Wednesday, February 18, 2026

Spalding Gray on My Mind

 For the past few weeks, I've been doing a deep dive into Spalding Gray.

I'm sure at some point in college I saw Swimming to Cambodia. I was too young when it hit the theaters to have seen it at the time. And I'm sure it didn't make a big enough splash in San Antonio, Texas for 8th graders to be begging their parents to go see it. 1987 was the year I saw Three Men and a Baby and The Secret of My Success. I saw Mannequin - probably my favorite movie that year - in the theaters several times. Eventually, Spalding Gray made it onto my radar, but it wasn't in 1987.

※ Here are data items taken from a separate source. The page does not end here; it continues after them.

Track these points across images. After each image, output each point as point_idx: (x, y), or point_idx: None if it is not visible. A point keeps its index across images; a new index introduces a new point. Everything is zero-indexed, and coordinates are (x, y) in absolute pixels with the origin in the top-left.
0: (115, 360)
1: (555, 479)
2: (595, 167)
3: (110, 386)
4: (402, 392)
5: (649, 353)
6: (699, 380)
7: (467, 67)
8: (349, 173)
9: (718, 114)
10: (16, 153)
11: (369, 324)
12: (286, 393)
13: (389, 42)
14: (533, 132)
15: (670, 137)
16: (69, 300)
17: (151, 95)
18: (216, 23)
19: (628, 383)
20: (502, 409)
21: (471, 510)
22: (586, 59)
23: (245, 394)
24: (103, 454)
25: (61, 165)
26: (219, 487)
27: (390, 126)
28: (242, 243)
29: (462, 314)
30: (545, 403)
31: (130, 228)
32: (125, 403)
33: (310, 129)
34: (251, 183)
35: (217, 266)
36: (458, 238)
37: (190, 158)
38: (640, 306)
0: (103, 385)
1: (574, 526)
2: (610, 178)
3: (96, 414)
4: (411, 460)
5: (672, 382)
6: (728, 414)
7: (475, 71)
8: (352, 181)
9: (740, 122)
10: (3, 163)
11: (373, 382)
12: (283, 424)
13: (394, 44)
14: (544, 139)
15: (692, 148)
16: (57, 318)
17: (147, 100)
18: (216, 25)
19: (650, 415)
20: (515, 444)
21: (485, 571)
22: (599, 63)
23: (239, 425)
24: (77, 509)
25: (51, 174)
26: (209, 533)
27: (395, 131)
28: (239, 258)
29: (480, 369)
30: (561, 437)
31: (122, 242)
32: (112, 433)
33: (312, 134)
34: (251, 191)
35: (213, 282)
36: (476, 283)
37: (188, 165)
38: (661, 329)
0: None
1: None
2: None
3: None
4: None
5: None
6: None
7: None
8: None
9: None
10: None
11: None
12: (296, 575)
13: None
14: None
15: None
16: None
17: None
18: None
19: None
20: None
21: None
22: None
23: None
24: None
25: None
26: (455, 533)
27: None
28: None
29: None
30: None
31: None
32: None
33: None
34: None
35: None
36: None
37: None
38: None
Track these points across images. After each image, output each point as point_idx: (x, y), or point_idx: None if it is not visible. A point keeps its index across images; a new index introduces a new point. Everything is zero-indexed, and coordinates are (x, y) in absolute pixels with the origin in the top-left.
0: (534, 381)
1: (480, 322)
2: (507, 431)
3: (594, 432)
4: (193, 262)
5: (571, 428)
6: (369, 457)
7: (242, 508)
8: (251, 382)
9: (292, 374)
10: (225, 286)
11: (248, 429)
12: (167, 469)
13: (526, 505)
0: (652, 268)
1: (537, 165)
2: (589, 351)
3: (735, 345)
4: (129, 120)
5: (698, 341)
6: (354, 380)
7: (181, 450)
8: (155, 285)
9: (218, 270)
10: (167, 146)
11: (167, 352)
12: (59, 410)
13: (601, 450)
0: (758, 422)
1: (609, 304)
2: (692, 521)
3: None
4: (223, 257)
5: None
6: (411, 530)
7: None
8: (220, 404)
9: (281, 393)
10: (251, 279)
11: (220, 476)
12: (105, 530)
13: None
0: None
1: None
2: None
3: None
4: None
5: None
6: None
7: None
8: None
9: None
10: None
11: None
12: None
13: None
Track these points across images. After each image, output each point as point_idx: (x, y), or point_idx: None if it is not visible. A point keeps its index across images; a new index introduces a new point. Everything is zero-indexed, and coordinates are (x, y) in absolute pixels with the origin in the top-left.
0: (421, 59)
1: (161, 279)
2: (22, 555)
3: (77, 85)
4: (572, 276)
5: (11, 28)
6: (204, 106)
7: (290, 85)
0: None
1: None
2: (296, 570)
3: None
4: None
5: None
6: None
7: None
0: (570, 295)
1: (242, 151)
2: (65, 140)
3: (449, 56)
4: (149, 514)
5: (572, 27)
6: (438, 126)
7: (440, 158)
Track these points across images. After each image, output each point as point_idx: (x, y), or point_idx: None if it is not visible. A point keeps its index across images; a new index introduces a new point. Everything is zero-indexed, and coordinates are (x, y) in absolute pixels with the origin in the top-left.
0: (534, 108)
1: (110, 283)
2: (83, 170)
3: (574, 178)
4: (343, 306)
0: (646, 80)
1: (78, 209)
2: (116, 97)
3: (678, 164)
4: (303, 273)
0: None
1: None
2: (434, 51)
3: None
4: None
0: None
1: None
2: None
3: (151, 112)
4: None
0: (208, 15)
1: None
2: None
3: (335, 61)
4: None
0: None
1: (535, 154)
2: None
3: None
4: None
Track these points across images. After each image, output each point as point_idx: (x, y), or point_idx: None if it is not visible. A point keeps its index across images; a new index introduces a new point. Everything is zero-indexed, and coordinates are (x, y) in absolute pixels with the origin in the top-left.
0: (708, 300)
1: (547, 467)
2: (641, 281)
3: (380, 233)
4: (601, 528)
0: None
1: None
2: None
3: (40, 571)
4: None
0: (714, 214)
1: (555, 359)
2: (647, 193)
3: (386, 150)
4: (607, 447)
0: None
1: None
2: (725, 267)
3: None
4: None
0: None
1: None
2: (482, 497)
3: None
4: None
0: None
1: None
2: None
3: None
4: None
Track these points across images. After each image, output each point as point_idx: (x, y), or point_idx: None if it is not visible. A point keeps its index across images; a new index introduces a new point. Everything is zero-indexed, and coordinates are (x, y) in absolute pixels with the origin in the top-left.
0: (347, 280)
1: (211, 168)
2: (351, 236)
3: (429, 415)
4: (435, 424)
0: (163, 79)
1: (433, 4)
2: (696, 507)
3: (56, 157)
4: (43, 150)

I saw his show Morning, Noon and Night live at the Alex Theater in Glendale, CA, April 16, 2000 as a birthday present. My godfather knew who he was and went with me to the show. Tickets to see Spalding Gray were a present I wanted in my early 20s. I don't recall a single story from it. I remember the tone. The storytelling technique. Spalding sitting behind his signature desk just talking.

All of his monologues carry the listener on an emotional ride with moments of levity and moments of deep emotion. He was a flawed person and for me that was something I could connect with, as a flawed person.

I didn't know a lot about him and hadn't seen much of his work when he took his life several years later. I enjoyed what I had seen and felt the loss that there wouldn't be more. And then time seemed to forget him.

I've been writing a monologue, thinking of him as the guru of monologues, revisiting his work. When people ask what I'm working on, I say, "something like Spalding Gray," and almost no one knows what I'm talking about. "Who is that?" "Show me his picture, maybe I'll recognize him." "Sounds boring."

I'm surprised by how niche he is. You should go watch something of his. YouTube has a lot of material available.